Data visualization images

• • •

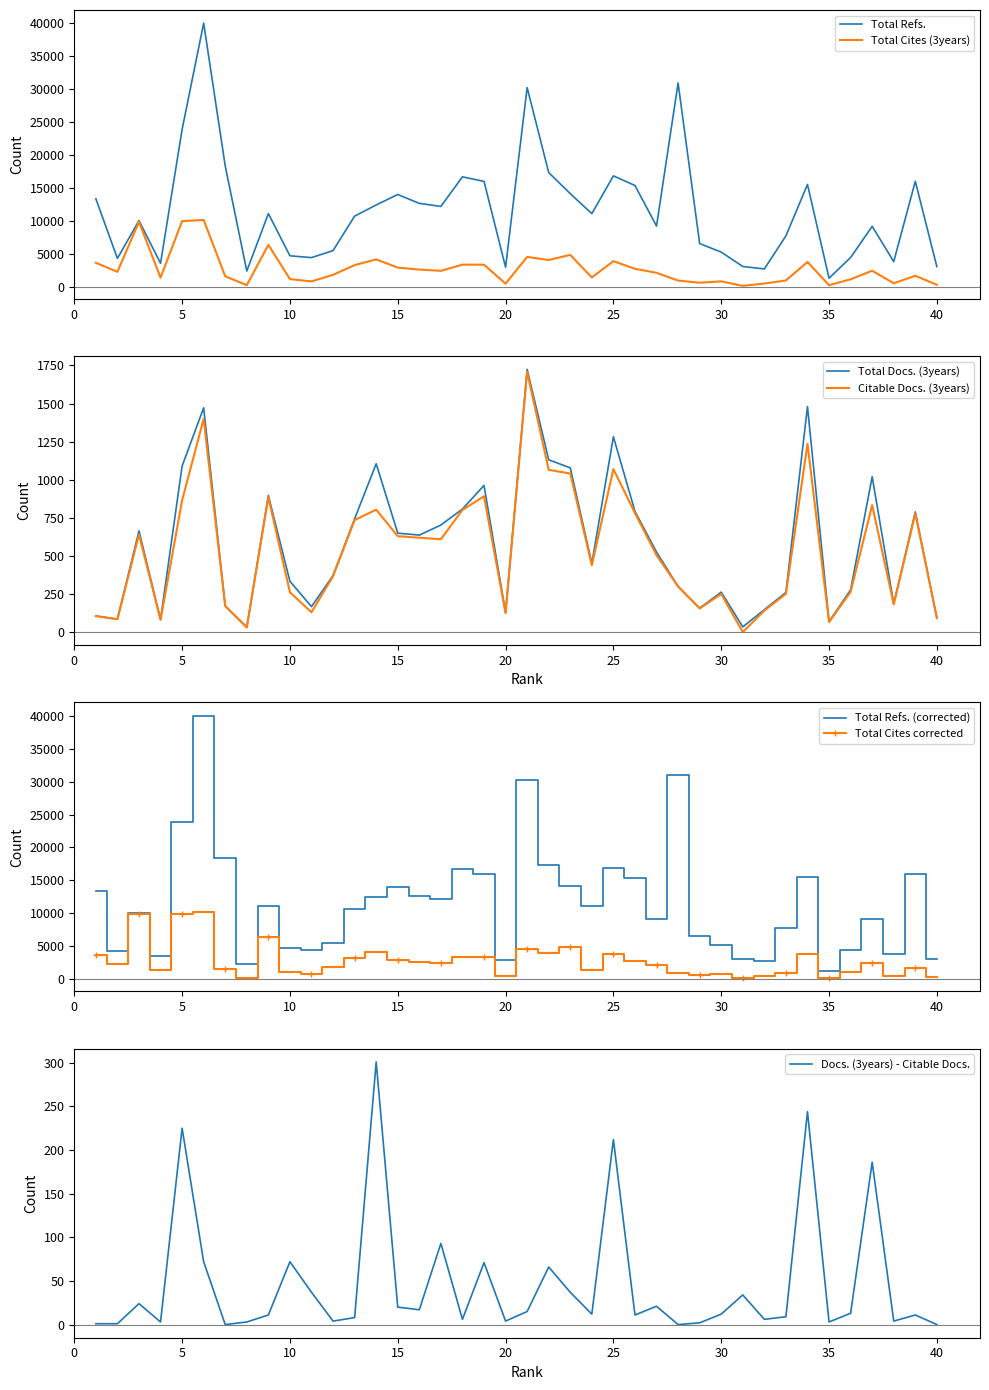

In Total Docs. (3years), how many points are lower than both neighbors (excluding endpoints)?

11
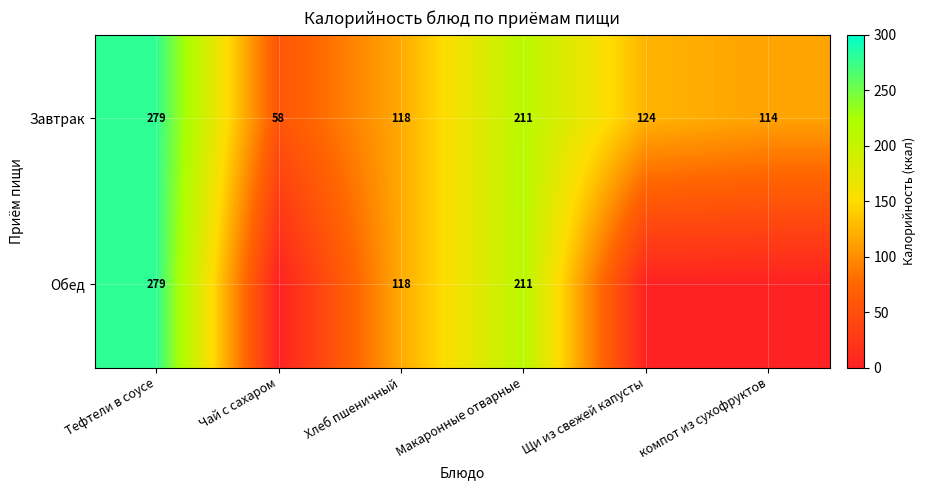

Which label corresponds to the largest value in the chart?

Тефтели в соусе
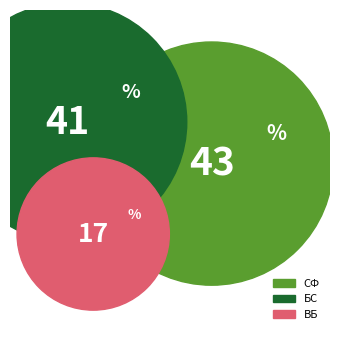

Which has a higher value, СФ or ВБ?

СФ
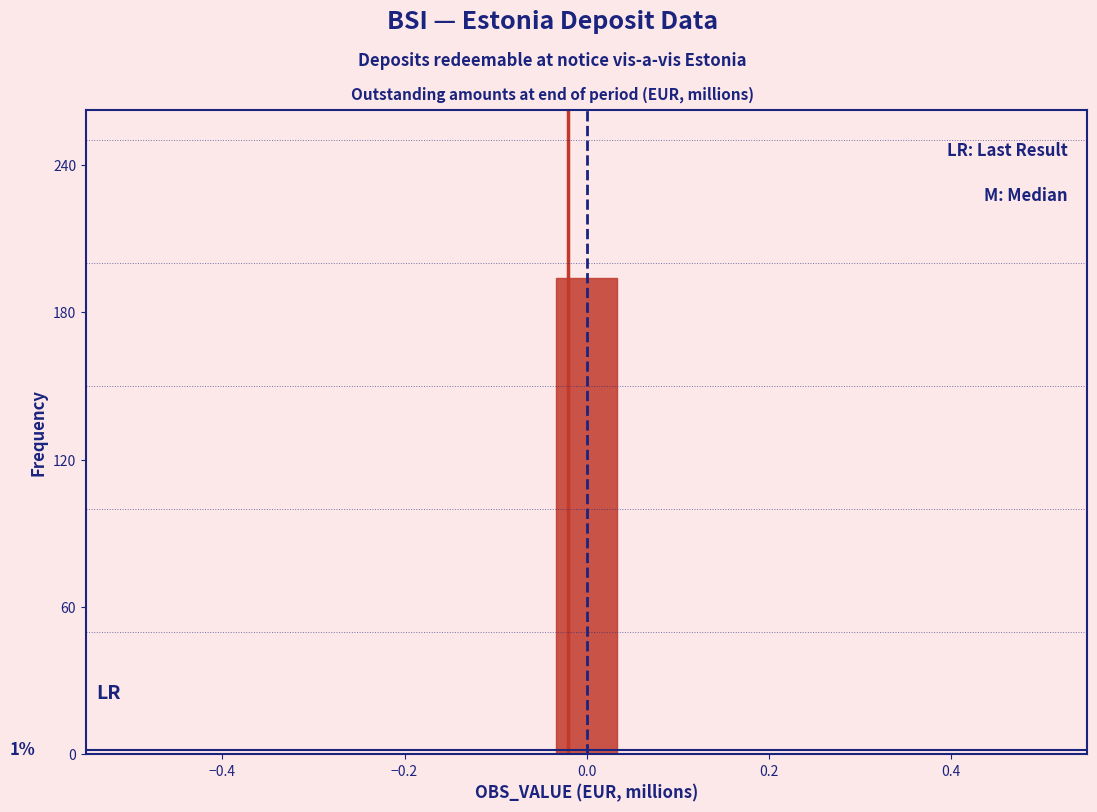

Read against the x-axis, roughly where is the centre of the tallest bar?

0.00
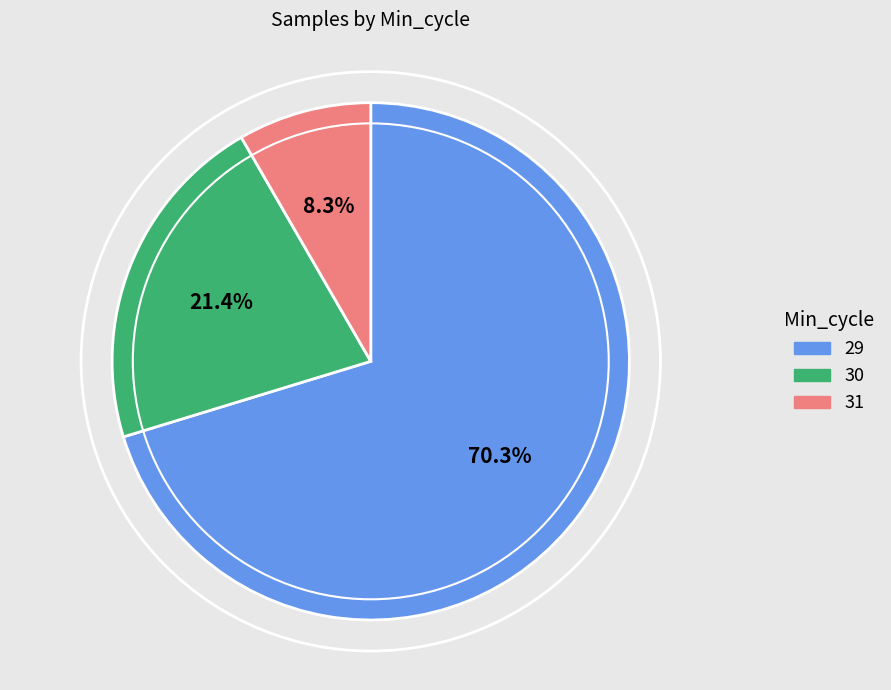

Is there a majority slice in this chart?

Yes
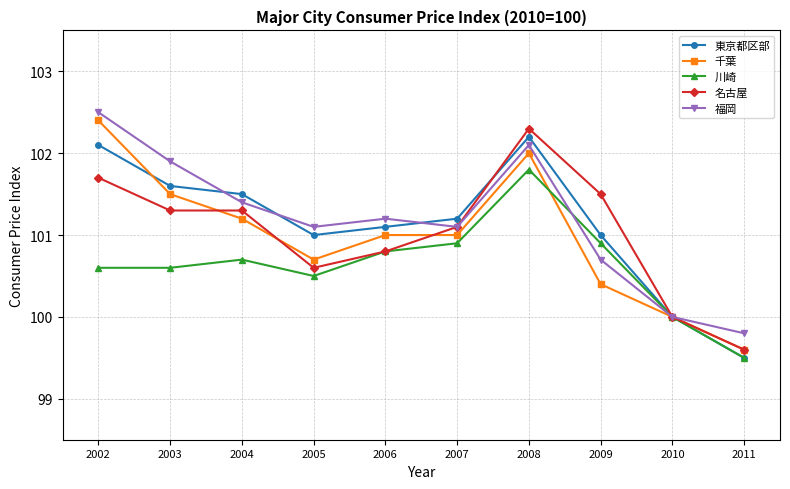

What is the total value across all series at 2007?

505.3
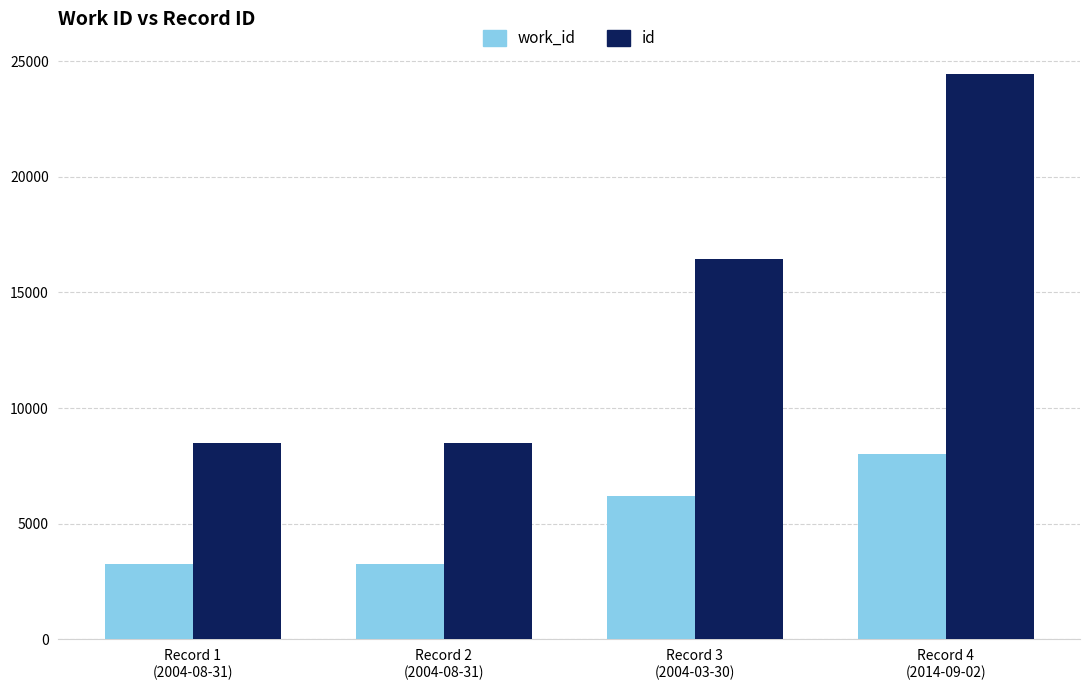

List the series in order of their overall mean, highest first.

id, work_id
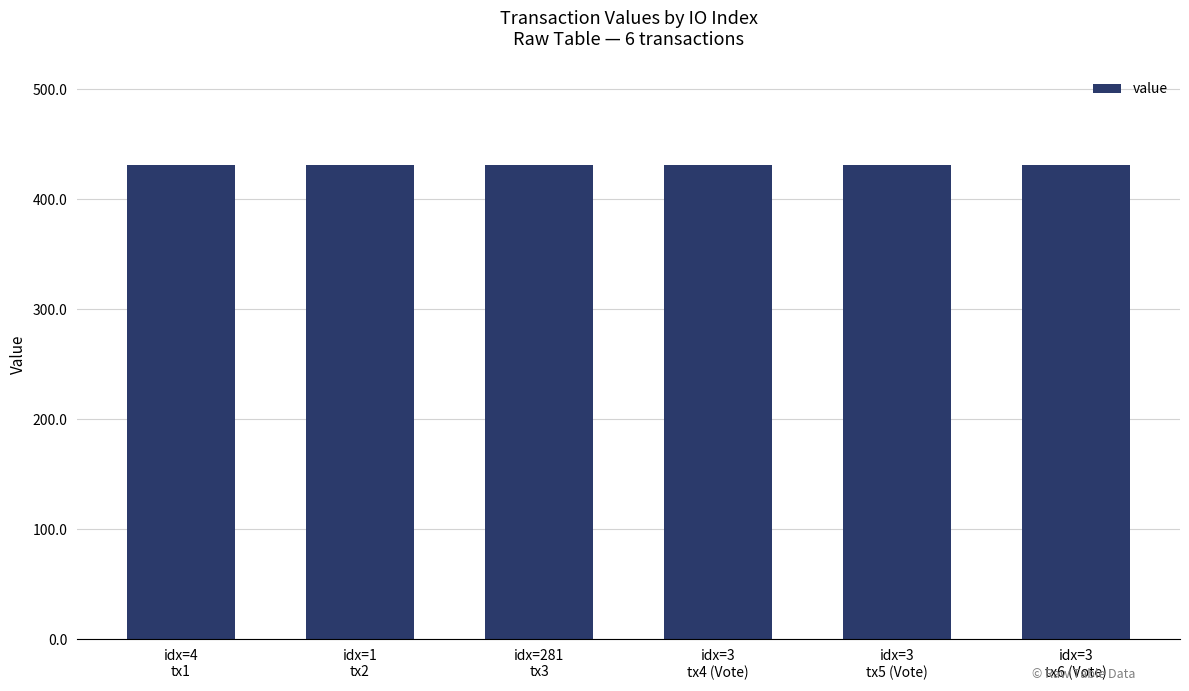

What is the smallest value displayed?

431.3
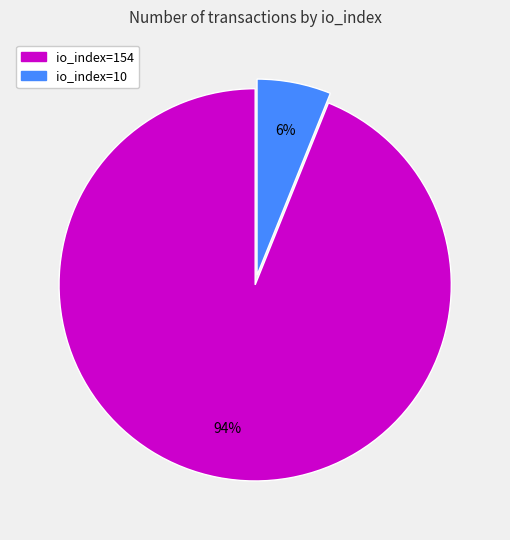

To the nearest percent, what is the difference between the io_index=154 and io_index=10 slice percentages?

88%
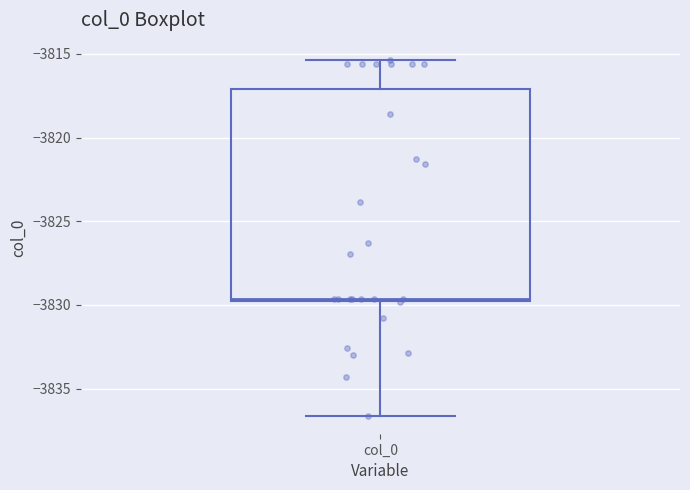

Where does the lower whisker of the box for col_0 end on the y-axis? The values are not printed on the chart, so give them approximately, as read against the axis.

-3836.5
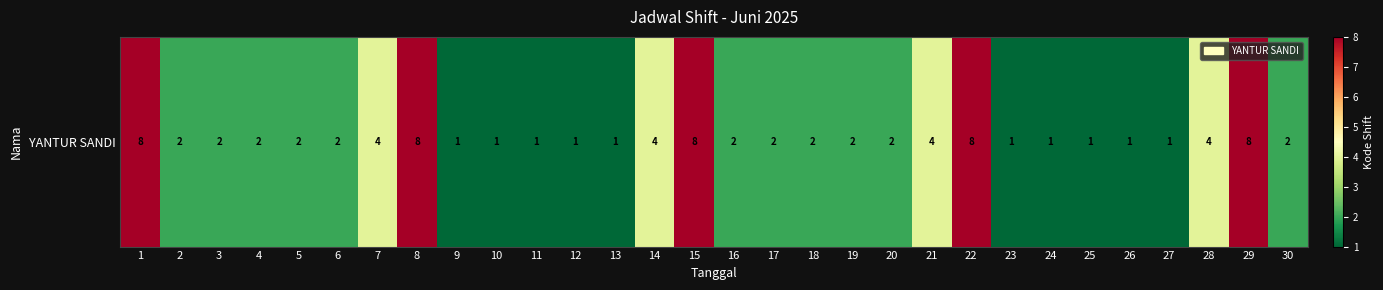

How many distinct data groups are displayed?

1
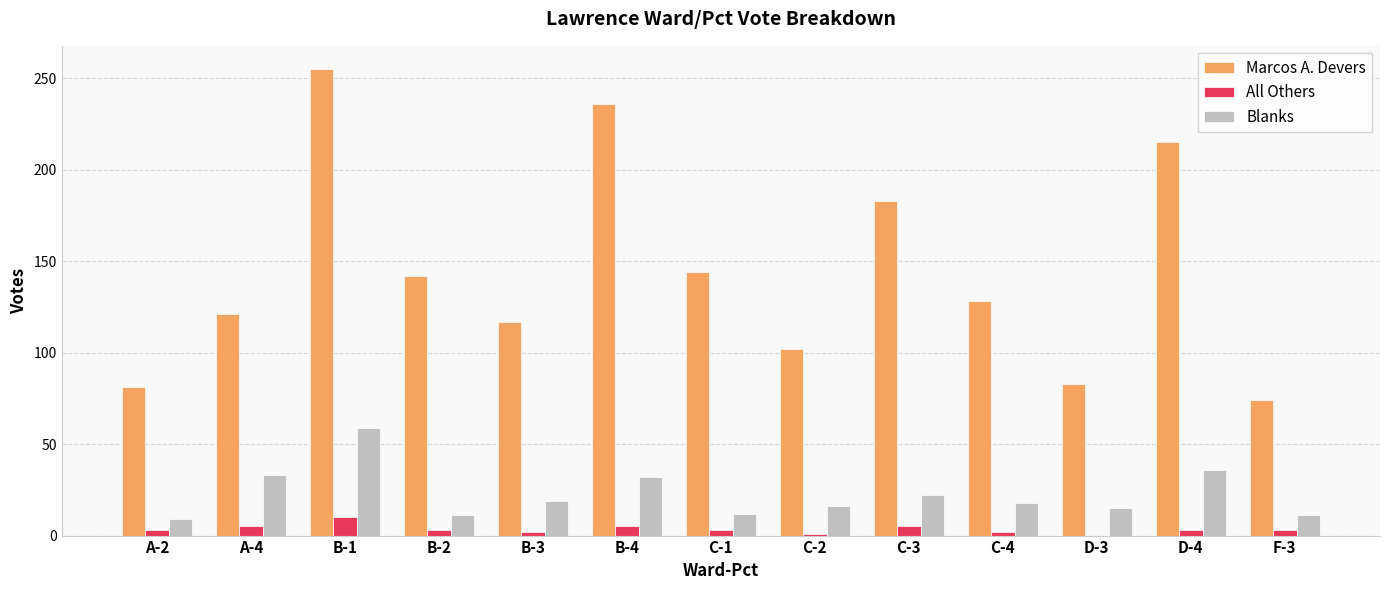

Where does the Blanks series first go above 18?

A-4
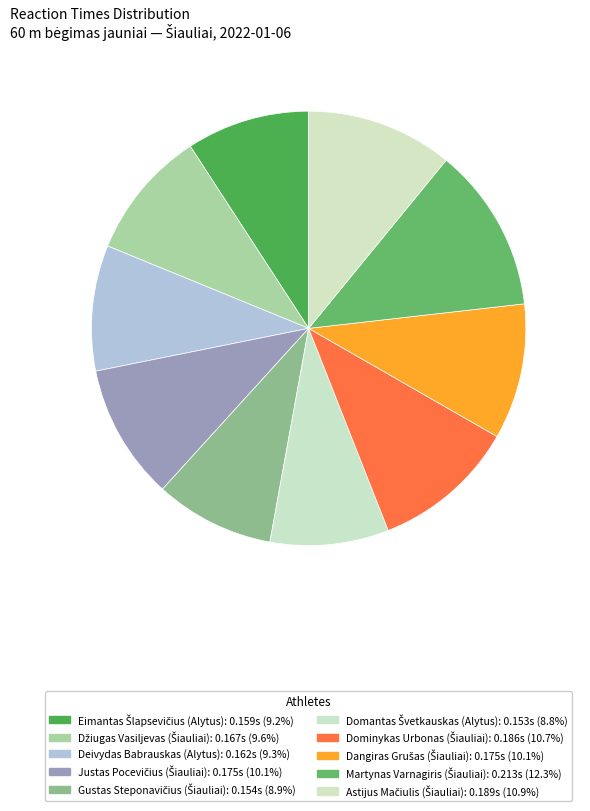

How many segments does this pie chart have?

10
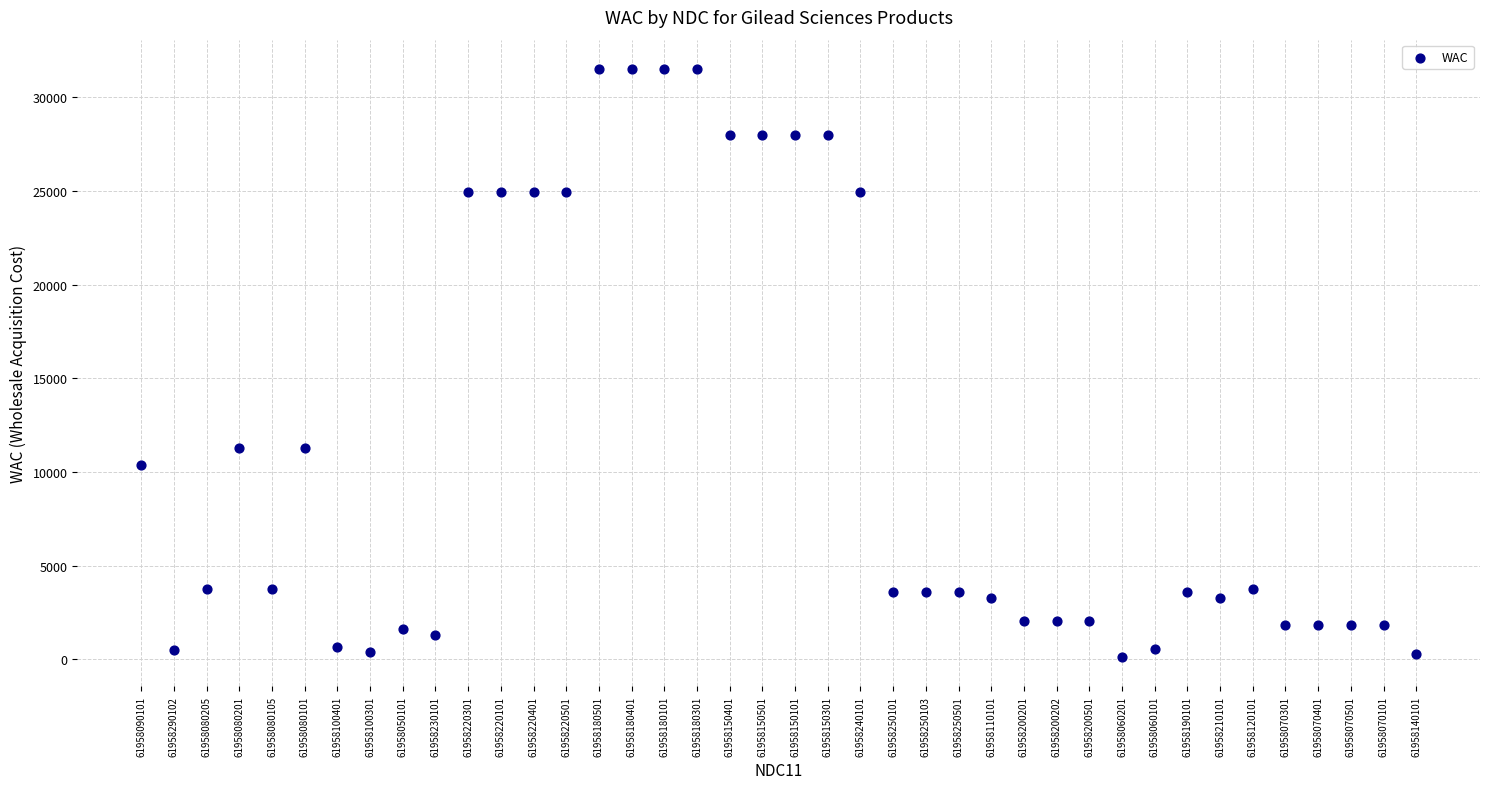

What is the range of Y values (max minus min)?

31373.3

• • •

Write out all the items above again, with every "chart" switched to "graph" and everything else left unchanged. Omit the pictures.

OUTPUT OF THE EXERCISE -
In Total Docs. (3years), how many points are lower than both neighbors (excluding endpoints)?

11

Which label corresponds to the largest value in the graph?

Тефтели в соусе

Which has a higher value, СФ or ВБ?

СФ

Read against the x-axis, roughly where is the centre of the tallest bar?

0.00

Is there a majority slice in this graph?

Yes

What is the total value across all series at 2007?

505.3

List the series in order of their overall mean, highest first.

id, work_id

What is the smallest value displayed?

431.3

To the nearest percent, what is the difference between the io_index=154 and io_index=10 slice percentages?

88%

Where does the lower whisker of the box for col_0 end on the y-axis? The values are not printed on the graph, so give them approximately, as read against the axis.

-3836.5

How many distinct data groups are displayed?

1

Where does the Blanks series first go above 18?

A-4

How many segments does this pie graph have?

10

What is the range of Y values (max minus min)?

31373.3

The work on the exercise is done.